Problem to work on> All entries below are to be reproduced exactly.

[[ Data extract, beginning ]]

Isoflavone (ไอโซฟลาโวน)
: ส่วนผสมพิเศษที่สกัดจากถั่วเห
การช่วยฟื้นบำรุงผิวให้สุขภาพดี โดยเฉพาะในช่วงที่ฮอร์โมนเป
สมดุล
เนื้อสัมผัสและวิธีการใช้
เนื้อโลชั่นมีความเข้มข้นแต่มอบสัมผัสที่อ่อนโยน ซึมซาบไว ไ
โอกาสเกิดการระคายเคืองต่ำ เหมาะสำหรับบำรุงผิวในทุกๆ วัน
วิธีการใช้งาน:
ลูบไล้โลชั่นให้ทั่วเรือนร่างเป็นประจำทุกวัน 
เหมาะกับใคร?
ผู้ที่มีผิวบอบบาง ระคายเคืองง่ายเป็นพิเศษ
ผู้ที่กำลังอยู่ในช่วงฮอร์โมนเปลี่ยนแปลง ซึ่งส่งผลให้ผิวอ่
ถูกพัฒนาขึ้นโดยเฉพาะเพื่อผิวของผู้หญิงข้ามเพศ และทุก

[[ Data extract, end ]]

Written answer>
Isoflavone (ไอโซฟลาโวน)
: ส่วนผสมพิเศษที่สกัดจากถั่วเห
การช่วยฟื้นบำรุงผิวให้สุขภาพดี โดยเฉพาะในช่วงที่ฮอร์โมนเป
สมดุล
เนื้อสัมผัสและวิธีการใช้
เนื้อโลชั่นมีความเข้มข้นแต่มอบสัมผัสที่อ่อนโยน ซึมซาบไว ไ
โอกาสเกิดการระคายเคืองต่ำ เหมาะสำหรับบำรุงผิวในทุกๆ วัน
วิธีการใช้งาน:
ลูบไล้โลชั่นให้ทั่วเรือนร่างเป็นประจำทุกวัน 
เหมาะกับใคร?
ผู้ที่มีผิวบอบบาง ระคายเคืองง่ายเป็นพิเศษ
ผู้ที่กำลังอยู่ในช่วงฮอร์โมนเปลี่ยนแปลง ซึ่งส่งผลให้ผิวอ่
ถูกพัฒนาขึ้นโดยเฉพาะเพื่อผิวของผู้หญิงข้ามเพศ และทุก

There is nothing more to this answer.